Why the increased thresholds for EMI Schemes are well timed for North East Businesses

Insight /  7 May 2026

Alastair Wilson, Tax Partner at UNW, explores how expanded Enterprise Management Incentive (“EMI”) schemes could support North East businesses facing rising employment costs.

For many businesses in the North East, one of the central challenges in 2026 is not simply winning work but preserving margin after paying higher wages, higher employment taxes and the wider costs of retaining good people in a competitive market.

The media is full of commentary from businesses highlighting that those pressures are real and measurable. From 6 April 2025 the employer National Insurance rate increased from 13.8% to 15%, while the secondary threshold at which employers start paying NIC fell from £9,100 to £5,000, increasing the NIC cost attached to many roles.

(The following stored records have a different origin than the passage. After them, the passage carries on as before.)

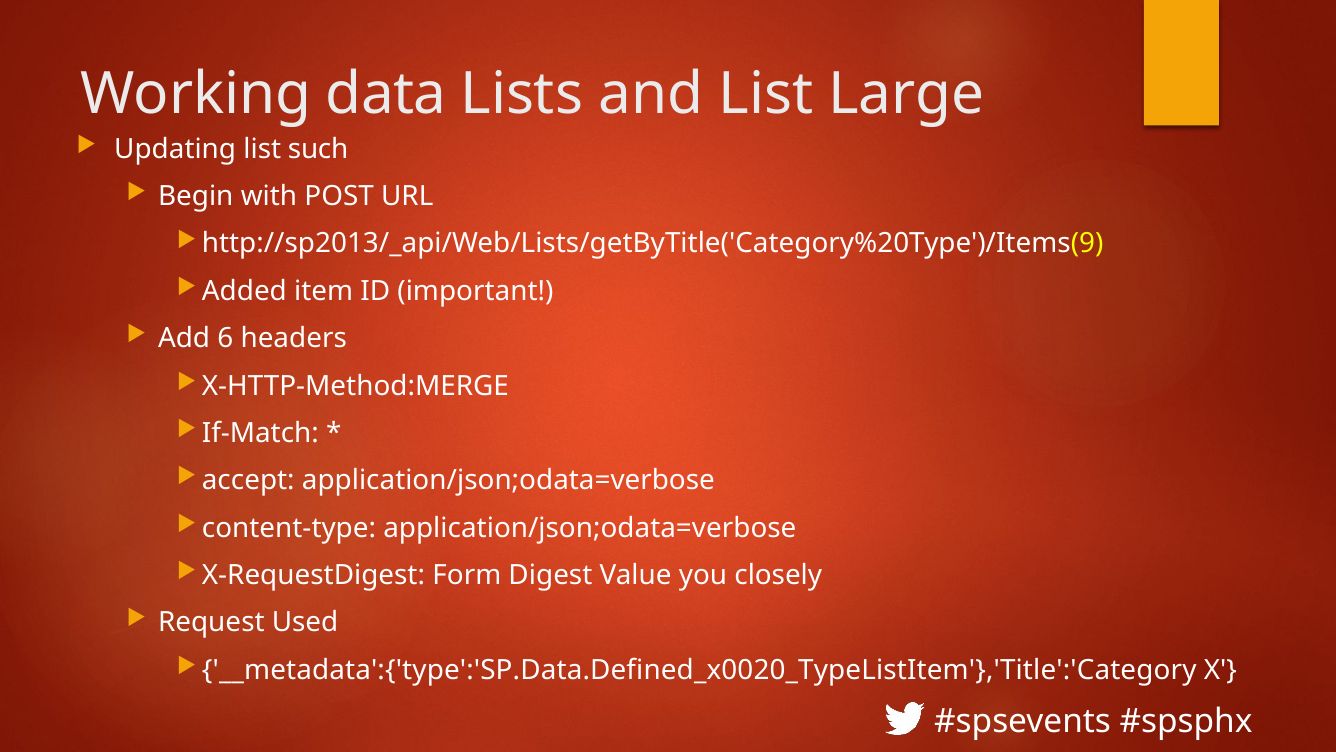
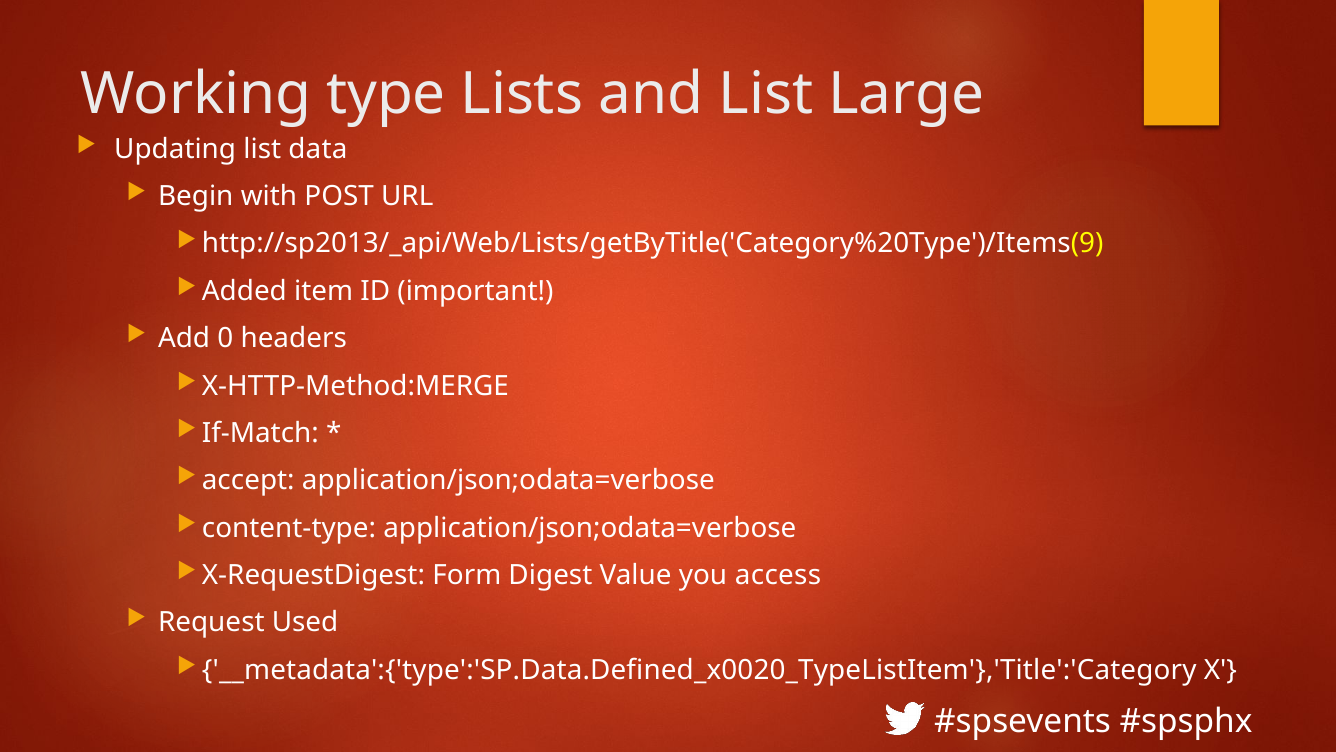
data: data -> type
such: such -> data
6: 6 -> 0
closely: closely -> access
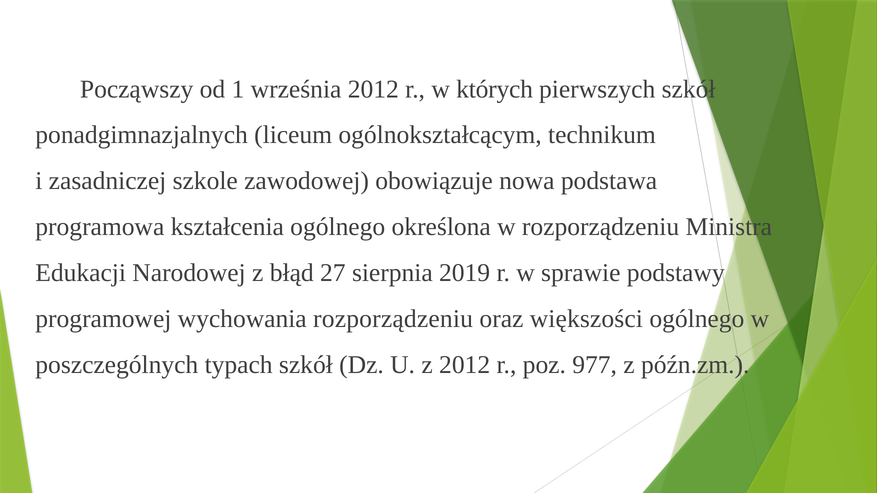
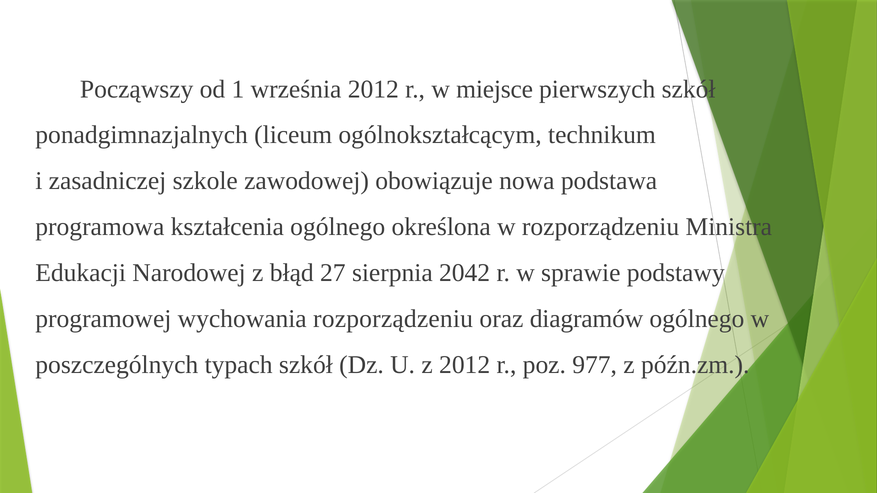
których: których -> miejsce
2019: 2019 -> 2042
większości: większości -> diagramów
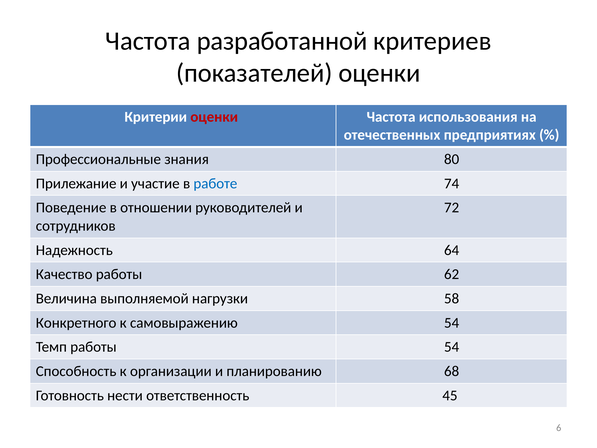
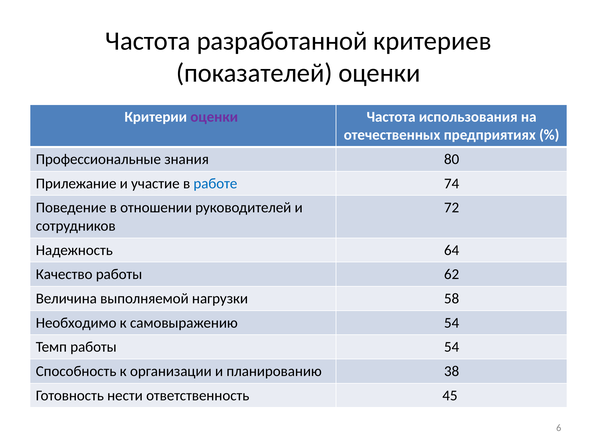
оценки at (214, 117) colour: red -> purple
Конкретного: Конкретного -> Необходимо
68: 68 -> 38
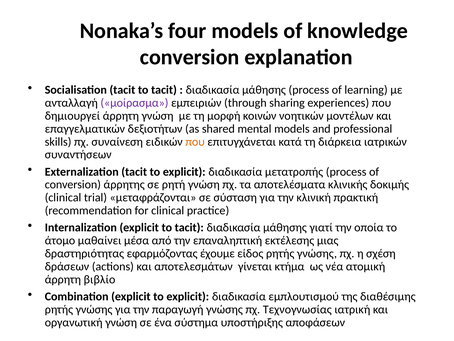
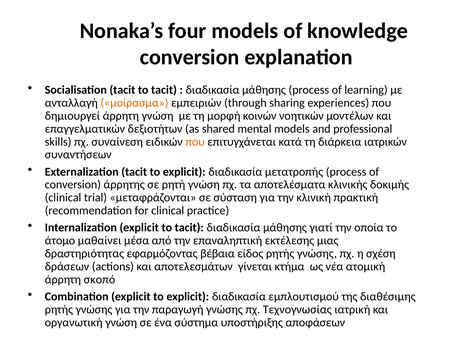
μοίρασμα colour: purple -> orange
έχουμε: έχουμε -> βέβαια
βιβλίο: βιβλίο -> σκοπό
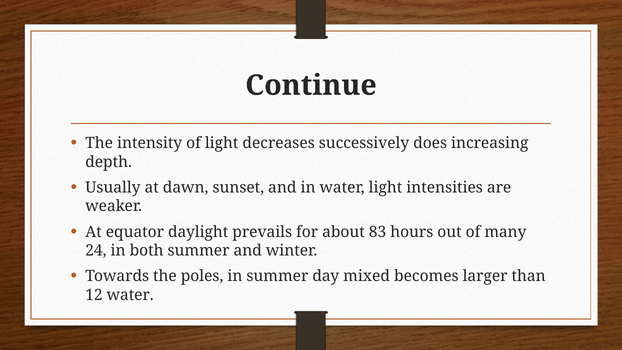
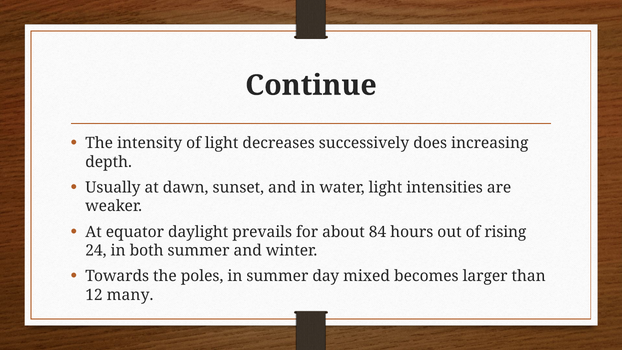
83: 83 -> 84
many: many -> rising
12 water: water -> many
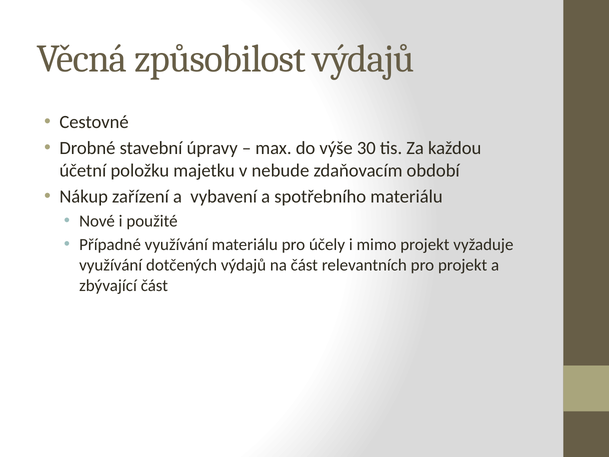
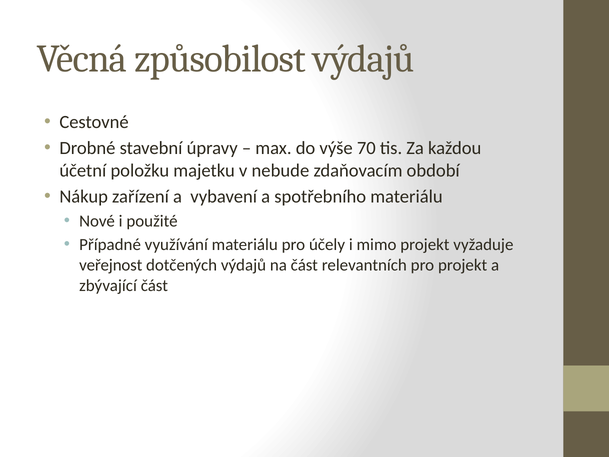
30: 30 -> 70
využívání at (111, 265): využívání -> veřejnost
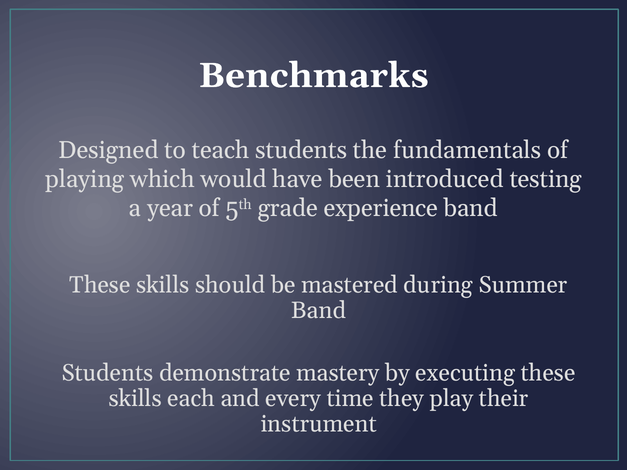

On top of that, the National Living Wage for workers aged 21 and over rose again to £12.71 an hour from 1 April 2026, up from £12.21 in the prior year. This means cash-based reward packages have become more expensive before any discretionary pay rises or bonuses are considered.

Enterprise Management Scheme changes

Against that backdrop, the expansion of the EMI Scheme regime from 6 April 2026 is highly significant. The legislative changes increase the employee limit from 250 to 500, raise the gross assets threshold from £30 million to £120 million, and double the company-wide options limit from £3 million to £6 million.

For many businesses, the increase in the employee limit is likely to be the most beneficial change. Having worked as a tax adviser throughout the period that the EMI rules have existed, I have supported a number of businesses that had previously outgrown the employee limit.

The increase in the qualifying thresholds is especially important for our regional businesses. The North East has a number of groups founded here that have grown successfully in recent years and may have been pushed outside the previous EMI limits. Some of those companies or groups will now be able to grant further EMI options, as businesses that previously exceeded the employee or gross assets tests can reassess eligibility from 6 April 2026.

In some circumstances, companies that outgrew the size limits for EMI schemes have instead used other share option awards which are less tax efficient. For those businesses, it may even make sense to agree with staff to surrender existing options and regrant new qualifying EMI options.

The same reforms also extend the maximum exercise period from 10 years to 15 years. The government’s stated objective is to help more growing companies use EMI to incentivise and reward employees effectively, align employer and employee interests, and support continued scale-up.

In simple terms, a much larger group of privately owned companies can now consider a tax-advantaged option plan where EMI may previously have been unavailable once the business reached a certain size.

North-East relevance

That widening of access matters in the North-East because the region has the fewest private sector businesses of any English region, and the majority are small or medium-sized enterprises.

It is also a region where many firms operate in cost-sensitive sectors such as manufacturing, logistics, construction and hospitality, and where average business profitability has been reported as below the UK average. As a result, additional payroll costs can quickly squeeze investment and recruitment plans.

For those businesses, an EMI scheme can work not as a substitute for provision of monthly take home pay, but as an additional long-term layer on top of salary that is tied to business performance. EMI options give employers another way to reward key staff when pure cash compensation is harder to fund and less efficient as a retention tool.

Recruitment and retention

The real strength of EMI in this climate is that it allows a business to share future value rather than relying solely on present cash. This is particularly attractive when owners want a senior management team to work with them to create longer-term value for both shareholders and management.

As a tax adviser, I have worked on numerous company sale transactions where key management have benefitted significantly from their EMI options when the business is sold.

That aligns with HMRC’s policy rationale: the reforms are intended to help employers attract and retain high-calibre candidates by giving larger and growing private companies access to tax-advantaged share options that link reward more closely to growth.

For a North East company competing for talent against larger national employers, private equity-backed groups or businesses able to offer higher base salaries, a well-structured EMI plan can therefore become a differentiator. It signals to ambitious employees that they are being invited to share in the upside they help create.

Conclusion

EMI will not suit every company. The wider qualifying conditions still apply and the individual limit remains unchanged at £250,000. However, for many North East businesses facing higher wage expectations, increased employer NIC and tight margins, using an EMI scheme in 2026 is now more flexible and represents a commercially sensible way to recruit, retain and motivate people without relying solely on ever-rising payroll spend.